Fiksi Pilihan
- Dapatkan link
- X
- Aplikasi Lainnya
Menjelang sore, Taufik dan keluarganya bersama-sama menyusuri jalan kampung. Mereka mencicipi udara sore sembari sedikit berpromosi. Taufik hampir sebulan menjalani terapi kelumpuhan akibat stroke di klinik Tang Fong. Dua hari lalu Taufik dinyatakan sudah bisa meninggalkan kursi rodanya dengan catatan masih harus didampingi, karena tungkai kakinya belum kuat benar.
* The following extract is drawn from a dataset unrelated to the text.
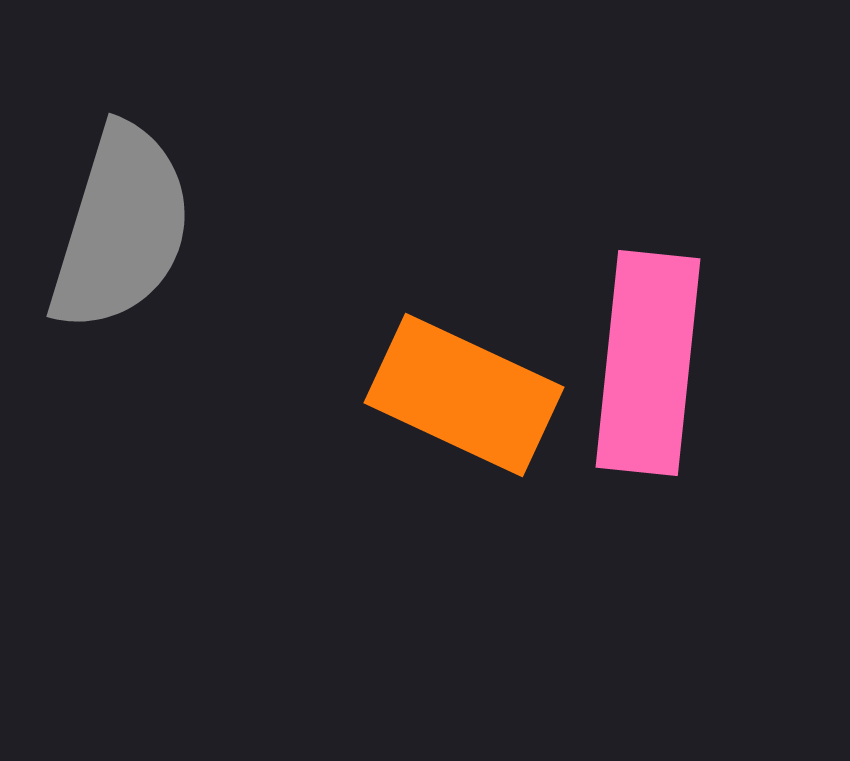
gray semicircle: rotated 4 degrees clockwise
Bagaimanapun juga, dia memang masih harus beradaptasi setelah hampir setahun lamanya hidup di atas kursi roda.
“Ayo, pak, semangat! Lebih cepat lagi!” seru Borlan, anak
pertamanya yang berjalan paling depan.
“Jangan dipaksa dulu, dong. Bapak kamu kan masih belajar,”
sahut Marni sambil tetap berusaha menjaga keseimbangan suaminya.
Di belakang, Septi adik Marni dan Farhan suaminya, mengekor
dengan setia.
“Kalau bapak sudah sehat, berarti minggu depan bisa ikutan
lomba masak orang tua murid dong,” tutur Endah si bungsu yang berjalan menjajari
langkah Taufik.
“Bisa, makanya doakan biar bapak cepat bisa jalan seperti
semula,” sahut Taufik.
“Iya, ya baru ingat. Terus kapan pendaftaran terakhir, nak?”
tanya Marni.
“Mm… kayaknya Sabtu deh, mak.”
“Kok pakai kayaknya? Ketahuan nih, kalau di kelas pasti
kerjaannya tidur melulu!” ledek Borlan.
Endah meleletkan lidah pada kakaknya.
Sesaat kemudian, langkah Taufik terhenti. Pandangannya
tertuju pada satu titik. Di depan toko bangunan di seberang jalan, seorang
wanita berparas manis sedang mengatur tumpukan keramik yang diturunkan tukang dari
atas mobil pick up. Itu Sandra, anak
haji Bedu yang punya toko bangunan.
Sandra mantan pacar Taufik zaman sekolahan dulu, namun
sepertinya masih ada cinta yang tersisa dari masa lalu dalam relung hati Taufik.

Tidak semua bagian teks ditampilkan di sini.